Looking at the Brighter Side
Overall, the results of the annual test showed that most of the nation’s banking system had healed substantially since the 2008 financial crisis. Many of the 25 banks that passed the review lost little time to increase shareholders’ returns. For the first time since 2009, Bank of America announced a dividend increase to 5 cents a share. The bank also said that it was buying back $4 billion in stock. JPMorgan said it was increasing its quarterly dividend to 40 cents a share and buying back $6.5 billion of stock.
Economic downturns are unpredictable, so the test should be too. Not that bank investors liked it. Even the shares of banks that passed the Fed’s tests dropped on Thursday, March 27, 2014. In the past year, shares of financial firms have risen 26%, significantly more than the market as a whole. Much of that rise was based on the belief that banks would pass the Fed’s stress tests and would be able to higher dividends and share buyback.
However, billionaire investor Warren Buffett has said that he finds the obsession with dividends and buybacks odd. Investors can get their money back whenever they want; all they have to do is sell.
For banks, not quite six years after the financial crisis, the ability to return capital to shareholders, rather than needing to hang onto it to protect themselves in crisis, was supposed to be another key sign that the nation’s financial firms were safe haven again.

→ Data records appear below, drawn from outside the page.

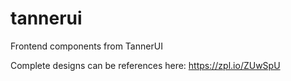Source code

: # tannerui
Frontend components from TannerUI

Complete designs can be references here: https://zpl.io/ZUwSpU
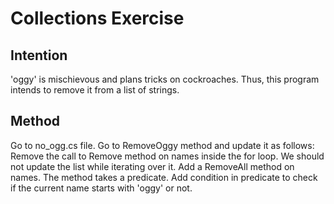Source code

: 
# Collections Exercise

## Intention

'oggy' is mischievous and plans tricks on cockroaches.
Thus, this program intends to remove it from a list of strings.

## Method

Go to no_ogg.cs file.
Go to RemoveOggy method and update it as follows:
  Remove the call to Remove method on names inside the for loop.
  We should not update the list while iterating over it.
  Add a RemoveAll method on names.
  The method takes a predicate.
  Add condition in predicate to check if the current name starts with 'oggy' or not.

The stress test once again pointed out the hidden flaws of banks. The Fed approved just $55 billion in payouts out of the total proposed. A good chunk of the miss was Citigroup which expected to spend $8 billion in dividends and buyback; while two other banks, Bank of America and Goldman Sachs, only passed the Fed’s test after agreeing to cut back what they would pay to shareholders. Even JPMorgan ended up announcing that it would pay $1 billion lesser in dividends and share buybacks than expected.
The Fed also predicted that the banks’ legal troubles were far from over. As part of the stress tests, the Fed estimated that the nation’s largest banks could pay another $150 billion covering legal fees and buying back soured mortgages over the next two years.
Then there are interest rates, which are likely to rise in the next year. Higher interest rates could eventually be good news for banks; but many predict that it could cause trouble. Already, higher rates have significantly cut mortgage refinancing activity, which has been a big money maker for banks over the past two years. Loan growth in general has remained tepid. What’s more, the Volcker Rule, which restricts banks’ trading operations and other post-financial crisis regulations, will officially come into effect later in 2014.
At the same time, investors seem to be pricing a lot of growth into banks stocks. The shares of the nation’s six largest banks have an average price-to-earnings of 15. Those same banks have $6.7 trillion in assets on which they earned average returns of 1.2% last year, or around $80 billion. To earn $92 billion, or 15% more, banks would have to increase their returns to 1.4%, higher than it was before the financial crisis. The other option is that banks would have to increase their lending activities. Given the current headwinds, neither higher profitability nor more lending looks all that likely. In fact, experts will not have to construct a stressful scenario for banks to disappoint investors next year.
Bank stocks have been on a roll for a while; now they may face an uphill climb.